Today I go for the PET scan.  I fasted yesterday and have been taking communion daily.  I am really understanding how powerful and reverent communion is and what it means to discern and recognize Christ’s body and shed blood.

Fear hit me some yesterday.  But Jesus, when I cried out, You reached out Your hand to keep me from sinking into a pit of fear.  You sent me three redbirds yesterday and I saw another one this morning!  You know how much I love them.  Their beautiful red color stands out among all the other birds.  It reminds me of Your blood, shed for my sins.  Every time I see one it makes me smile.  I feel as though You’re letting me know You are with me.

1 Cor 11:23-31  For I received from the Lord what I also passed on to you: The Lord Jesus, on the night He was betrayed, took bread, and when He had given thanks, He broke it and said, “This is my body, which is for you; do this in remembrance of me.”  In the same way, after supper He took the cup, saying, “This cup is the new covenant in my blood; do this, whenever you drink it, in remembrance of me.” For whenever you eat this bread and drink this cup, you proclaim the Lord’s death  until He comes. Therefore, whoever eats the bread or drinks the cup of the Lord in an unworthy manner will be guilty of sinning against the body and blood of the Lord.  A man ought to examine himself before he eats of the bread and drinks of the cup.  For anyone who eats and drinks without recognizing the body of the Lord eats and drinks judgment on himself.  That is why many among you are weak and sick, and a number of you have fallen asleep. But if we judged ourselves, we would not come under judgment.

Ask and Ye Shall Receive

(Journal #1: January 8, 2005) Post #4

Praise God!  What a difference a day makes! So much You have done in 48 hours!  Two days ago, I got on my knees in my closet and cried out to You to show me what to do, and did You ever!  On Thursday after I prayed, I was just doing some work around the house. You brought to my remembrance a doctor I’d seen once on Life Today with James Robison. He did body scans at a price to make it affordable for people if insurance didn’t cover. I remembered how impressed I was with him and I had written down his name on a sticky note and put it inside my Daytimer. Well, that note was still there. I did a little research and found that Dr. Duncan had been on Life Today almost two years to the day. I called the office just to get some information.  A man answered the phone and I explained that I had seen Dr. Duncan on TV and wanted to get information.  He identified himself as Dr. Duncan!  His assistant had stepped away from her desk and he was walking by when the phone rang and he “just happened to answer.”  I described what had been going on and he got me right in to his office yesterday!  I had a body scan done. There is no calcium in my arteries at all, but he is recommending me to a cardiologist just to be wise.  He did say they always have a radiologist read the scan results to make sure nothing was missed on the initial review.

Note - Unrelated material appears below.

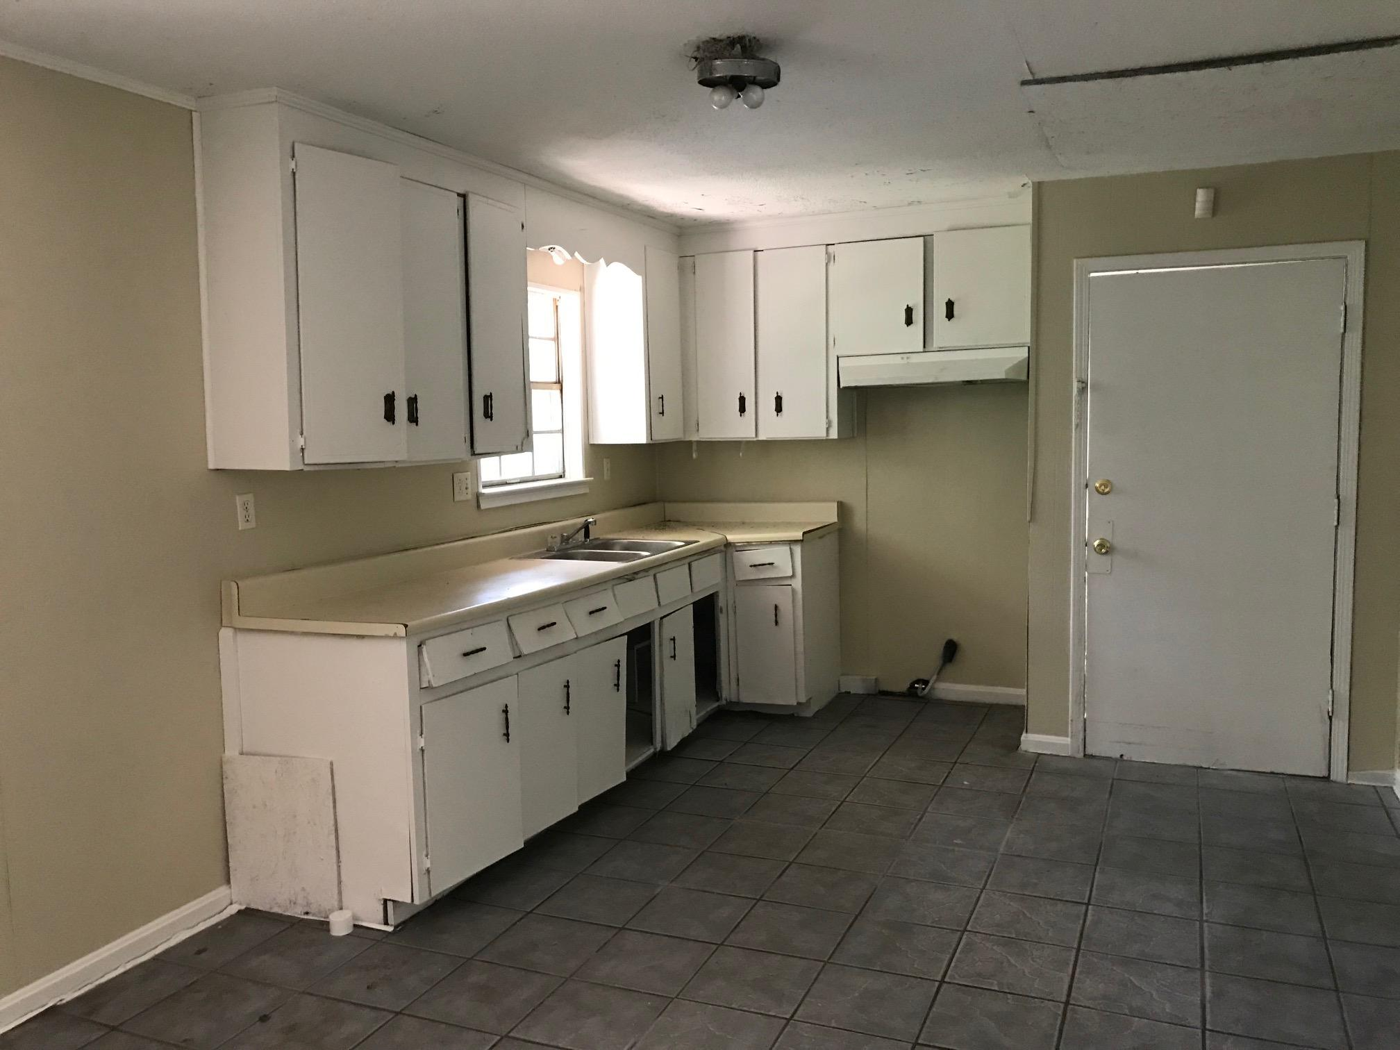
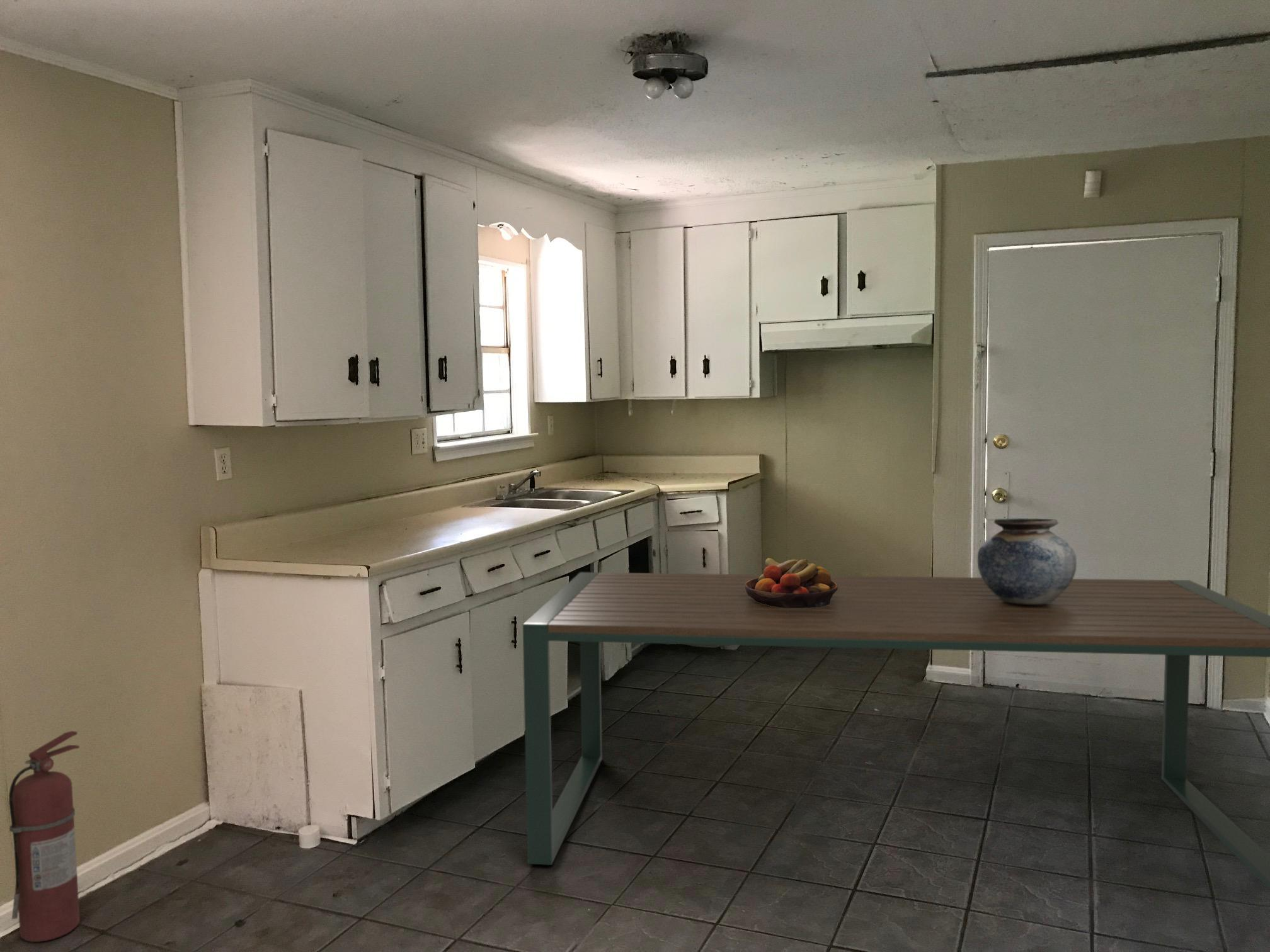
+ fruit bowl [745,557,838,608]
+ vase [977,518,1077,604]
+ dining table [522,572,1270,891]
+ fire extinguisher [8,730,81,943]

When I opened my bible this morning my eyes first fell on Daniel 10:12-14: “…Do not be afraid, Daniel.  Since the first day that you set your mind to gain understanding and to humble yourself before your God, your words were heard, and I have come in response to them.  But the prince of the Persian kingdom resisted me twenty-one days…” This shows me how important it is to believe you receive when you pray. But we also have to first set our minds to gain understanding and to humble ourselves. Satan fought for twenty-one days to prevent the angel from appearing.  We may not see immediate results, but that doesn’t mean You did not answer our prayers.  It’s during this “delay” where so many of us give in to doubt, fear, and unbelief.  

Mark 9:24  …”I do believe; help me overcome my unbelief!”

Mark 11:24 “Therefore I tell you, whatever you ask for in prayer, believe that you have received it, and it will be yours.